There’s been lots of predictable push back against the calls for new gun regulations by claiming that the second amendment should be read as to guarantee a universal right to own firearms, which if true would make just about any form of meaningful regulation a pointless and illegal exercise. Leaving aside for the moment that one of the defining attributes of a democracy is that there are no absolutes, that as society changes, so too must the government that serves it (giving rise to things like amendable Constitutions), that interpretation completely falls apart with a short history lesson.

The founders weren’t unanimous about enshrining rights in the Constitution because they feared that it would tempt regulation. They weren’t wrong, but the Bill of Rights came into being anyway. That is why with a few exceptions, most amendments read plainly to restrict government power. The fifth amendment doesn’t literally say that you have a right against self incrimination, it says no one “shall be compelled in any criminal case to be a witness against himself”.

What’s critical to understand is how “limited government” the founders were, such that they would never had listed all these rights that they wanted Americans have that were to be enforced by the federal government, which to them would have represented a massive power grab against state sovereignty.

I know. The irony, right?

Anyway, it was settled law that the Bill of Rights only applied to the federal government until the 1920s and the founding of the doctrine of incorporation. Before the turn of the century, the federal courts had never recognized the Bill of Rights as limiting state power. In fact, the Supreme Court explicitly ruled in 1833 that the Bill of Rights only applied to the federal government.
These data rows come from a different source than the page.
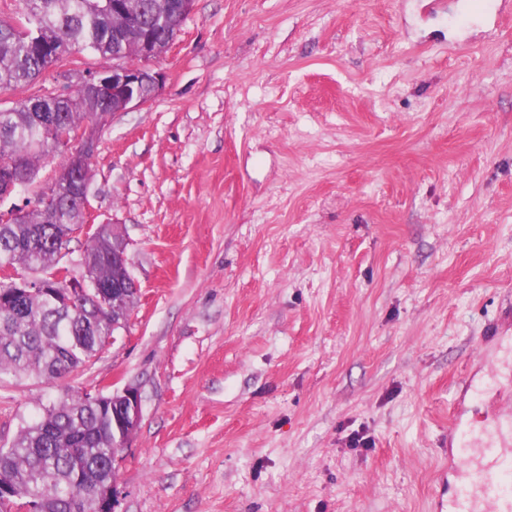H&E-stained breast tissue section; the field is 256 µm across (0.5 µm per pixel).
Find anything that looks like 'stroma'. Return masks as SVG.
<instances>
[{"instance_id": "stroma-1", "label": "stroma", "mask_w": 512, "mask_h": 512, "mask_svg": "<svg viewBox=\"0 0 512 512\" xmlns=\"http://www.w3.org/2000/svg\"><path fill=\"white\" fill-rule=\"evenodd\" d=\"M152 67L91 160L125 337L0 380V447L65 388L133 385L119 512H436L455 412L479 443L512 410V0H193Z\"/></svg>"}]
</instances>
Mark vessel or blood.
I'll use <instances>...</instances> for the list:
<instances>
[{
  "mask_svg": "<svg viewBox=\"0 0 512 512\" xmlns=\"http://www.w3.org/2000/svg\"><path fill=\"white\" fill-rule=\"evenodd\" d=\"M456 469L455 512H512V491L502 477L512 467V413L494 421L489 443L468 448Z\"/></svg>",
  "mask_w": 512,
  "mask_h": 512,
  "instance_id": "vessel-or-blood-1",
  "label": "vessel or blood"
}]
</instances>
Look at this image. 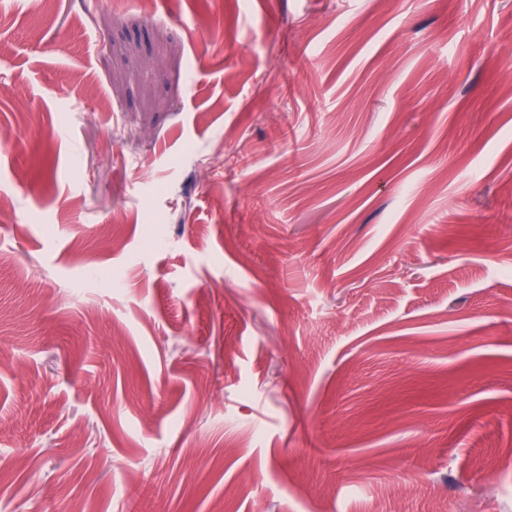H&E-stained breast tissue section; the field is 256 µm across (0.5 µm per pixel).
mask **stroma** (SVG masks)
Listing matches in <instances>:
<instances>
[{"label":"stroma","instance_id":"35a3bbf8","mask_svg":"<svg viewBox=\"0 0 512 512\" xmlns=\"http://www.w3.org/2000/svg\"><path fill=\"white\" fill-rule=\"evenodd\" d=\"M512 0H0V512H512Z\"/></svg>","mask_w":512,"mask_h":512}]
</instances>
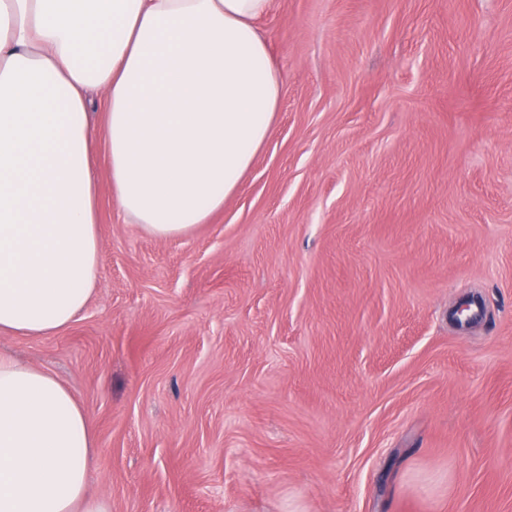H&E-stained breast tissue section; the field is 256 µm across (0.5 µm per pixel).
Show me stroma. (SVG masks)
Here are the masks:
<instances>
[{
	"mask_svg": "<svg viewBox=\"0 0 512 512\" xmlns=\"http://www.w3.org/2000/svg\"><path fill=\"white\" fill-rule=\"evenodd\" d=\"M258 25L284 91L240 188L156 237L98 148L88 306L0 352L86 408L112 512H512V0Z\"/></svg>",
	"mask_w": 512,
	"mask_h": 512,
	"instance_id": "obj_1",
	"label": "stroma"
}]
</instances>
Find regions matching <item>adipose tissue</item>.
<instances>
[{
    "label": "adipose tissue",
    "instance_id": "adipose-tissue-1",
    "mask_svg": "<svg viewBox=\"0 0 512 512\" xmlns=\"http://www.w3.org/2000/svg\"><path fill=\"white\" fill-rule=\"evenodd\" d=\"M273 3L0 0V333L51 336L86 308L97 141L121 211L149 234H186L223 209L283 93L257 25ZM97 452L58 377L0 356V512H111L87 493Z\"/></svg>",
    "mask_w": 512,
    "mask_h": 512
}]
</instances>
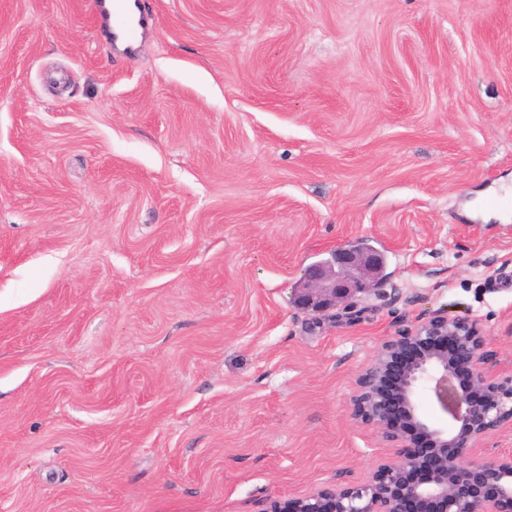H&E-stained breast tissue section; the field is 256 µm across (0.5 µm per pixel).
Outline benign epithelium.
I'll return each instance as SVG.
<instances>
[{
    "label": "benign epithelium",
    "mask_w": 512,
    "mask_h": 512,
    "mask_svg": "<svg viewBox=\"0 0 512 512\" xmlns=\"http://www.w3.org/2000/svg\"><path fill=\"white\" fill-rule=\"evenodd\" d=\"M383 257L349 246L304 269L294 302L310 314L348 309L359 294L378 290ZM485 336L470 319L433 315L384 342L356 379L353 416L373 426L396 449L357 486H325L310 495L274 500L267 512H512V454L479 461L472 450L497 430H512V378L487 379L481 349ZM461 371L471 375L460 386ZM398 382L388 392L384 381ZM429 397L446 417L425 412ZM424 467L423 480L409 478Z\"/></svg>",
    "instance_id": "benign-epithelium-1"
}]
</instances>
There’s been disagreement in the courts since then about which amendments should be applied against the states and why. That’s a complex and legitimate debate to have. But what’s not up for debate is that none of the first eight amendments had been applied against the states until about a century ago, and the second amendment in particular had not been until just 2008. That’s one of the reasons why Heller vs. D.C. was controversial, it set aside 220+ years of precedent and the will of the founders to essentially invent a right that didn’t previously exist, in what could only be described as an act of judicial activism.

It’s awkward to say the least that gun rights advocates must ultimately side with judicial liberals that believe in a living and breathing constitution, rights-creating by the bench by reading between the lines, and activist rulings. They must also believe in a strong national government that can bulldoze states rights. Because without those four things, we wouldn’t have the incorporation doctrine, the ruling in 2008 that applied the 2nd against the states, or the seemingly universal gun rights that followed.

If you don’t believe any of this, ask yourself two simple questions. Why did the founders mention militias in the second amendment, which during a time of war would be under federal control, and why do so many states have an equivalent of the first amendment in their own state Constitutions?